Colorado is home to this songbird, but according to the report, the Lark Bunting is considering a move to Canada. Warming temperatures would push its range north.
The digital report has a Birds and Climate Visualizer. Type in your zip code and get a report and map about climate endangered birds in your area.
Holloran said that birds can adapt to natural climate variability, but add in the human contribution to global warming, and there’s a big problem for the Lark Bunting — and all of us.
“There’s an old saying, 'there’s a canary in the coal mine,' Holloran said. "When a canary went silent in the coal mines, there was a problem.”
The lyrics in the Lark Buntings song might have a message for people.

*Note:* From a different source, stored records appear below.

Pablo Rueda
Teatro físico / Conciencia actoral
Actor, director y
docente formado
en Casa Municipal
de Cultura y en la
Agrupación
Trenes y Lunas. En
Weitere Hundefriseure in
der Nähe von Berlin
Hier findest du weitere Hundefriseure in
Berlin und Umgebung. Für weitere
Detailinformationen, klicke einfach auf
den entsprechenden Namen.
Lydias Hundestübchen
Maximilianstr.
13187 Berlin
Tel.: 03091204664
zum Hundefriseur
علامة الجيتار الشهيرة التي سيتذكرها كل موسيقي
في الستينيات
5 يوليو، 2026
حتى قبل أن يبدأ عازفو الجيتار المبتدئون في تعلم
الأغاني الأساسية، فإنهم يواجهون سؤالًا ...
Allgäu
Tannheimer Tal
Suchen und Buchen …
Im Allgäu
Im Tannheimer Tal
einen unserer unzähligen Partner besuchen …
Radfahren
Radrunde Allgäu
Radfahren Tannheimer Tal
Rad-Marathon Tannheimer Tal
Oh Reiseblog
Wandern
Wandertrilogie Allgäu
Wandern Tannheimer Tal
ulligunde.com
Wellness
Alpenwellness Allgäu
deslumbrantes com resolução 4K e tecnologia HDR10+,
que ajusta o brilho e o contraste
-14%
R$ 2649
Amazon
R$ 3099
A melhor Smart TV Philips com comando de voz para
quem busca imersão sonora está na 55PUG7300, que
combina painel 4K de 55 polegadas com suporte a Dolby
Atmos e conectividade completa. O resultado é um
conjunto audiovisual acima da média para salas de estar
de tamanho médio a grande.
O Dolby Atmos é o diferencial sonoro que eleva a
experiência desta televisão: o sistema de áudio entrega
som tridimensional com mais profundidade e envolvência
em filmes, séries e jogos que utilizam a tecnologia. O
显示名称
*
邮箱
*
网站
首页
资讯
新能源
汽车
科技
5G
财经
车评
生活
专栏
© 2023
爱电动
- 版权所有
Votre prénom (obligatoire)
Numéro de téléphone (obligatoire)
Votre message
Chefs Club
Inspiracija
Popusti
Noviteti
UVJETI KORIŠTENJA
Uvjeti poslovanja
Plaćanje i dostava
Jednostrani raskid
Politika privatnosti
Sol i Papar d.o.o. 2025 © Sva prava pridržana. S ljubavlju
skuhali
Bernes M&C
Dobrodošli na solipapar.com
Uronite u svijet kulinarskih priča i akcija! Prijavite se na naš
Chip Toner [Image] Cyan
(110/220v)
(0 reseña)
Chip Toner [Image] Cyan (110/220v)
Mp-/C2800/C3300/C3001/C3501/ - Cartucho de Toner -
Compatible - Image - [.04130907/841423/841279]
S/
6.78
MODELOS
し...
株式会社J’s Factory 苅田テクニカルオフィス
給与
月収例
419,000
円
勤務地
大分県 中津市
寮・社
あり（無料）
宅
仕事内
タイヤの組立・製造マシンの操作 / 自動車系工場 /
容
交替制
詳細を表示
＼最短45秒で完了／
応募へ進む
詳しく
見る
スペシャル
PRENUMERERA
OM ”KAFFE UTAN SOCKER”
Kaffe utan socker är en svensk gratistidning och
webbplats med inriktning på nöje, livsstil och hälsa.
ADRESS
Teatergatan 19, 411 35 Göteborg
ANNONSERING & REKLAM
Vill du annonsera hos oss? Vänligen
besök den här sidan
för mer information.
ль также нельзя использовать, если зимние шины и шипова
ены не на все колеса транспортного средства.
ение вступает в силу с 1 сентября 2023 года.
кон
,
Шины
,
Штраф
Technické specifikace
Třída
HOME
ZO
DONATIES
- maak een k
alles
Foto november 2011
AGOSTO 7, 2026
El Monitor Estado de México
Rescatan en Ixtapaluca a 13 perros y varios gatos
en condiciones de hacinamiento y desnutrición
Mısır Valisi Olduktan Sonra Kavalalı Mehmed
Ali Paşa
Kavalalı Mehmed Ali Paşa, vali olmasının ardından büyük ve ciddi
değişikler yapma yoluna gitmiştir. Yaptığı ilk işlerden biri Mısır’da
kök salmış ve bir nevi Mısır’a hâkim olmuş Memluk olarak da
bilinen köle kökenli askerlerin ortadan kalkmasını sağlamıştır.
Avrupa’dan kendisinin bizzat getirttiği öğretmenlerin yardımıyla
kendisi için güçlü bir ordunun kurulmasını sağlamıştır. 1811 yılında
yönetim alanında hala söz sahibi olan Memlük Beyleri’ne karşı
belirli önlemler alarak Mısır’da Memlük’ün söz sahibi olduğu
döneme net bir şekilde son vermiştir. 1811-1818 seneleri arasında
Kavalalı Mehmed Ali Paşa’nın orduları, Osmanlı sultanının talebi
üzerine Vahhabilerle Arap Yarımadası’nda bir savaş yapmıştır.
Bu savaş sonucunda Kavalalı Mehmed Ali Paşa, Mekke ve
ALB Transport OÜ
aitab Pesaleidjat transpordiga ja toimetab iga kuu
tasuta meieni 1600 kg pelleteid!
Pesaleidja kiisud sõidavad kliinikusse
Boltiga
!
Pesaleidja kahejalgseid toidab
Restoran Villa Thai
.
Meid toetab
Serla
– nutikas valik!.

“They are telling us what is going on in our world and our environment. And they are also projecting what is going to happen to us. We can’t separate ourselves,” Holloran said.
She said it is not too late to change the tune these birds are singing. The report also lists action items that people can do to help save climate endangered birds. Anything from what plants to bring to your yards, or the choices you make at the grocery store, or even how to contact politicians to let them know this is something you care about.
Holloran said there is a misconception that the Audubon Society is just a group of bird watchers, but it is a nonprofit organization that's devoted to protecting birds and their habitats. Its science division leads its guidance to action and education.
Any donations to Audubon Rockies, which is our local chapter, stays in the Colorado, Utah and Wyoming areas. If you can't afford to make a donation, but still care about the fate of these birds, she said it does help to become a member and learn other ways to help the organization.